[Coco] Devastated. Long term OVCC project falls short

Fri Oct 4 12:47:51 EDT 2019

On 2019-10-04 10:19 a.m., James Ross wrote:
> Those are quite surprising results, for sure.  I see why you were taken aback.
> 
> I wonder why the assembly version for Linux would be that much slower than the Windows version.  There’s got to be something weird going there – there should not be a big difference between the two running essentially the same native code (at least on same class of processor)

That could even be down to process layout causing the running code to 
overflow the processor caches. When running the tests in isolation, you 
would likely have been well within the processor's cache so you wouldn't 
have been taking the cache miss penalty (which can be quite brutal). You 
could even get the results flip-flop to Windows showing a huge slowdown 
and Linux not simply by adding or removing code elsewhere in OVCC.

Also, differences in the compiler can make a huge difference, too. For 
instance, if one is building a 64 bit binary and the other a 32 bit 
binary, but also things like which optimizations the compiler knows 
about, or will use, can make a huge difference. What you might be seeing 
is the compiler you're using to build the Windows version is less good 
at optimization than the one used to build the Linux version, or is 
optimizing for a different target architecture. It may be 
counter-intuitive, but what is optimal on one CPU may actually be 
pessimal on another, even if they're the same "architecture".

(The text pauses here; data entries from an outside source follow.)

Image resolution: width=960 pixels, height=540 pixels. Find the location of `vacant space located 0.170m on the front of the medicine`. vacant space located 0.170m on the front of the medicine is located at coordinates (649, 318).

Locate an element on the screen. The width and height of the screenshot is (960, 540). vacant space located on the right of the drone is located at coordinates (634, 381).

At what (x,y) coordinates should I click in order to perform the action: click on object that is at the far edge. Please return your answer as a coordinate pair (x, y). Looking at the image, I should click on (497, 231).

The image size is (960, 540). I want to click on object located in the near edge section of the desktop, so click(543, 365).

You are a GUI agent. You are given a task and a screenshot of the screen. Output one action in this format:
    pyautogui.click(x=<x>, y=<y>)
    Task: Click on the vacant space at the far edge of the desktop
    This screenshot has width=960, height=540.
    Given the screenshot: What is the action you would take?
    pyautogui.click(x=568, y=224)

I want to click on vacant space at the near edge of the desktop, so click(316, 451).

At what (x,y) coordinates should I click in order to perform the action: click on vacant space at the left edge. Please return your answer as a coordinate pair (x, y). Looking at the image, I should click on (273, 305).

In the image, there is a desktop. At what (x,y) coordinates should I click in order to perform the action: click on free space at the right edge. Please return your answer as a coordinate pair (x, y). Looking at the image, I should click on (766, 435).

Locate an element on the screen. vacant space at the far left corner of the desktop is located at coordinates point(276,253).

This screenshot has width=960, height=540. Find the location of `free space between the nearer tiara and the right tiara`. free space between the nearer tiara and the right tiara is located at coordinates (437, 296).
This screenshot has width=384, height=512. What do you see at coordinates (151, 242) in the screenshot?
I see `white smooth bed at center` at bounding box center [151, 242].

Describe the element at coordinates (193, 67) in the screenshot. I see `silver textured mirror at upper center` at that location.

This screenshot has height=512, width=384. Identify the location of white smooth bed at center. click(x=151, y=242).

Something else to keep in mind is that on modern CPUs, the shortest code 
is often the slowest, especially when mixed in with other running code. 
Even the order of two instructions can make a huge difference, even if 
they don't look related.

Both of the above are actually good arguments for letting compilers 
figure out how to order instructions on modern CPUs. Or choose which 
instructions to use for that matter.